[Start of Excerpted records]
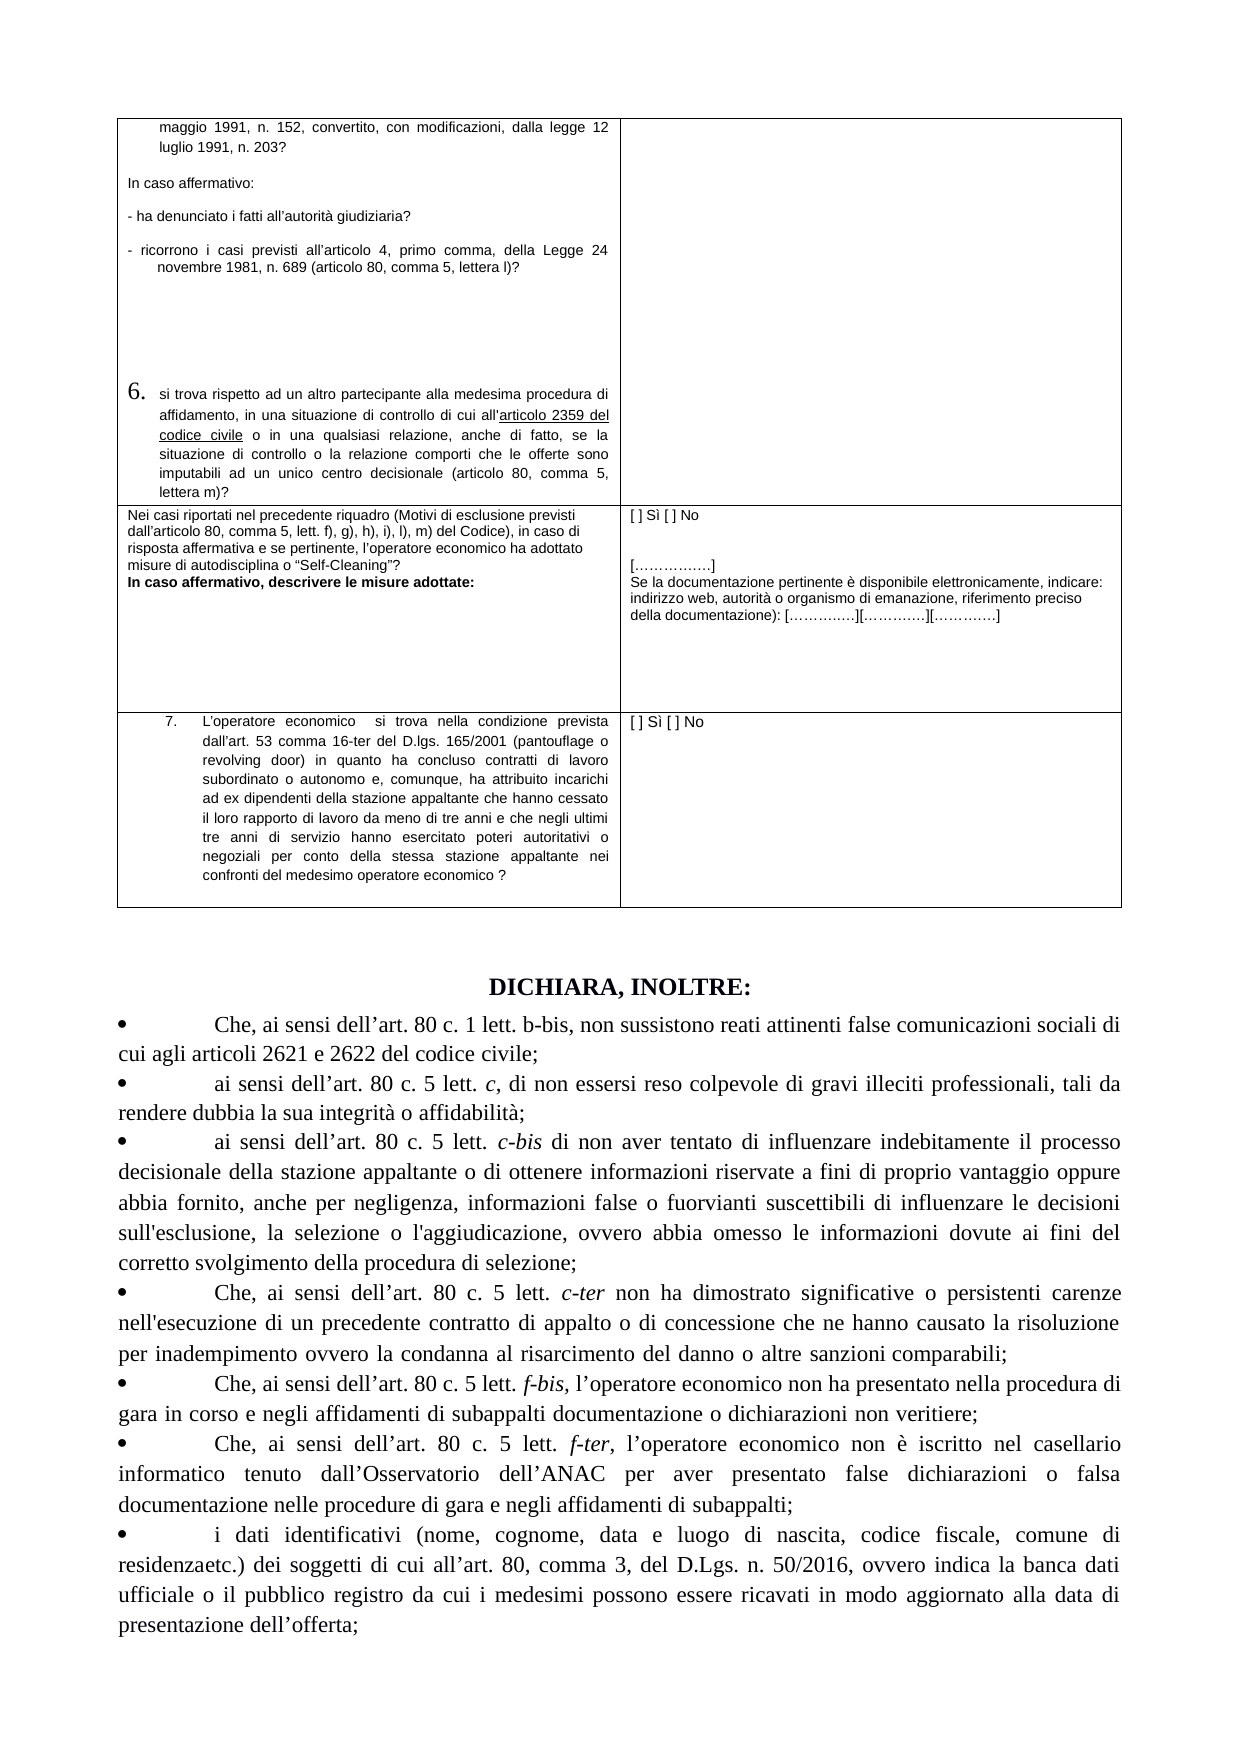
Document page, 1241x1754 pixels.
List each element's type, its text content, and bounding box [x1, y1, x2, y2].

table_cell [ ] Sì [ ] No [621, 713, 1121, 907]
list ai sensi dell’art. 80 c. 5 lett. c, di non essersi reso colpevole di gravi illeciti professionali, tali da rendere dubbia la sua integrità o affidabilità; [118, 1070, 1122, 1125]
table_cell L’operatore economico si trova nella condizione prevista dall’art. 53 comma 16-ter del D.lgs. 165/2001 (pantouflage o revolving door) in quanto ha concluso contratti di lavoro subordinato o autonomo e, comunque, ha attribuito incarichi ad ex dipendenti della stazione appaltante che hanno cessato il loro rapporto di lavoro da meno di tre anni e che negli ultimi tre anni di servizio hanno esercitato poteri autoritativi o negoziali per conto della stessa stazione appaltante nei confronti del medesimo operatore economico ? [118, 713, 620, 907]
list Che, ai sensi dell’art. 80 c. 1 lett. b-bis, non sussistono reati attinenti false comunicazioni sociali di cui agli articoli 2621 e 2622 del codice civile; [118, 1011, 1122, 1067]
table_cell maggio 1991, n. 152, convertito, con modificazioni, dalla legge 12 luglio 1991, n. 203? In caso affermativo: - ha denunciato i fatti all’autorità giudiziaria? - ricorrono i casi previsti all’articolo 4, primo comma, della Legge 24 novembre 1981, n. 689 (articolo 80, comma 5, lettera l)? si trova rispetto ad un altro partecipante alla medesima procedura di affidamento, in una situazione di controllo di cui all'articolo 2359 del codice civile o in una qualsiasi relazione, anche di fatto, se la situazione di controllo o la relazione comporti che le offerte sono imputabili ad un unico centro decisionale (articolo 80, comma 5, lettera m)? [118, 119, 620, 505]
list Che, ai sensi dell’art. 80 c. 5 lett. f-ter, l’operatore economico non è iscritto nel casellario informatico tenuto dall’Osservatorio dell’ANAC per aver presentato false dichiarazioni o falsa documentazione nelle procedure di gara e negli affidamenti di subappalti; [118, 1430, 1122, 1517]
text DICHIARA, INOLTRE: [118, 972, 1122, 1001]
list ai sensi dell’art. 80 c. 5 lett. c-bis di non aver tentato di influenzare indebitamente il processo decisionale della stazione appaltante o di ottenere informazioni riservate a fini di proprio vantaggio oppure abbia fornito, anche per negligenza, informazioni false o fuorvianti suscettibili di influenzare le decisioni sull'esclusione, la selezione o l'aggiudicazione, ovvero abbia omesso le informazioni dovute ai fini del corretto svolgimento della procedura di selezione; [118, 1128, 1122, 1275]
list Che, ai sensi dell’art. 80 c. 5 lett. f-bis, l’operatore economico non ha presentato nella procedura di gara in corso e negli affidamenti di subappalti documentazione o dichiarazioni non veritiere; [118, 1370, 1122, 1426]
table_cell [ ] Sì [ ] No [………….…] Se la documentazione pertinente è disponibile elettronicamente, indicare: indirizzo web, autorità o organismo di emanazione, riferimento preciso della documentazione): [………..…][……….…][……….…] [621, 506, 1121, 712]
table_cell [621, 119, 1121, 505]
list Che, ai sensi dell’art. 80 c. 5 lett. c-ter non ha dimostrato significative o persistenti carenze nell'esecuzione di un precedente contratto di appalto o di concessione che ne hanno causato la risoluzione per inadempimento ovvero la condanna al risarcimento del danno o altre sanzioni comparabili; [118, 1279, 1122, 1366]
[End of Excerpted records]
*Problem details*. Copy every row above verbatim, leaving out the picture.

*Solution for this exercise*.
Document page, 1241x1754 pixels.
List each element's type, its text content, and bounding box [x1, y1, x2, y2].

table_cell [ ] Sì [ ] No [621, 713, 1121, 907]
list ai sensi dell’art. 80 c. 5 lett. c, di non essersi reso colpevole di gravi illeciti professionali, tali da rendere dubbia la sua integrità o affidabilità; [118, 1070, 1122, 1125]
table_cell L’operatore economico si trova nella condizione prevista dall’art. 53 comma 16-ter del D.lgs. 165/2001 (pantouflage o revolving door) in quanto ha concluso contratti di lavoro subordinato o autonomo e, comunque, ha attribuito incarichi ad ex dipendenti della stazione appaltante che hanno cessato il loro rapporto di lavoro da meno di tre anni e che negli ultimi tre anni di servizio hanno esercitato poteri autoritativi o negoziali per conto della stessa stazione appaltante nei confronti del medesimo operatore economico ? [118, 713, 620, 907]
list Che, ai sensi dell’art. 80 c. 1 lett. b-bis, non sussistono reati attinenti false comunicazioni sociali di cui agli articoli 2621 e 2622 del codice civile; [118, 1011, 1122, 1067]
table_cell maggio 1991, n. 152, convertito, con modificazioni, dalla legge 12 luglio 1991, n. 203? In caso affermativo: - ha denunciato i fatti all’autorità giudiziaria? - ricorrono i casi previsti all’articolo 4, primo comma, della Legge 24 novembre 1981, n. 689 (articolo 80, comma 5, lettera l)? si trova rispetto ad un altro partecipante alla medesima procedura di affidamento, in una situazione di controllo di cui all'articolo 2359 del codice civile o in una qualsiasi relazione, anche di fatto, se la situazione di controllo o la relazione comporti che le offerte sono imputabili ad un unico centro decisionale (articolo 80, comma 5, lettera m)? [118, 119, 620, 505]
list Che, ai sensi dell’art. 80 c. 5 lett. f-ter, l’operatore economico non è iscritto nel casellario informatico tenuto dall’Osservatorio dell’ANAC per aver presentato false dichiarazioni o falsa documentazione nelle procedure di gara e negli affidamenti di subappalti; [118, 1430, 1122, 1517]
text DICHIARA, INOLTRE: [118, 972, 1122, 1001]
list ai sensi dell’art. 80 c. 5 lett. c-bis di non aver tentato di influenzare indebitamente il processo decisionale della stazione appaltante o di ottenere informazioni riservate a fini di proprio vantaggio oppure abbia fornito, anche per negligenza, informazioni false o fuorvianti suscettibili di influenzare le decisioni sull'esclusione, la selezione o l'aggiudicazione, ovvero abbia omesso le informazioni dovute ai fini del corretto svolgimento della procedura di selezione; [118, 1128, 1122, 1275]
list Che, ai sensi dell’art. 80 c. 5 lett. f-bis, l’operatore economico non ha presentato nella procedura di gara in corso e negli affidamenti di subappalti documentazione o dichiarazioni non veritiere; [118, 1370, 1122, 1426]
table_cell [ ] Sì [ ] No [………….…] Se la documentazione pertinente è disponibile elettronicamente, indicare: indirizzo web, autorità o organismo di emanazione, riferimento preciso della documentazione): [………..…][……….…][……….…] [621, 506, 1121, 712]
table_cell [621, 119, 1121, 505]
list Che, ai sensi dell’art. 80 c. 5 lett. c-ter non ha dimostrato significative o persistenti carenze nell'esecuzione di un precedente contratto di appalto o di concessione che ne hanno causato la risoluzione per inadempimento ovvero la condanna al risarcimento del danno o altre sanzioni comparabili; [118, 1279, 1122, 1366]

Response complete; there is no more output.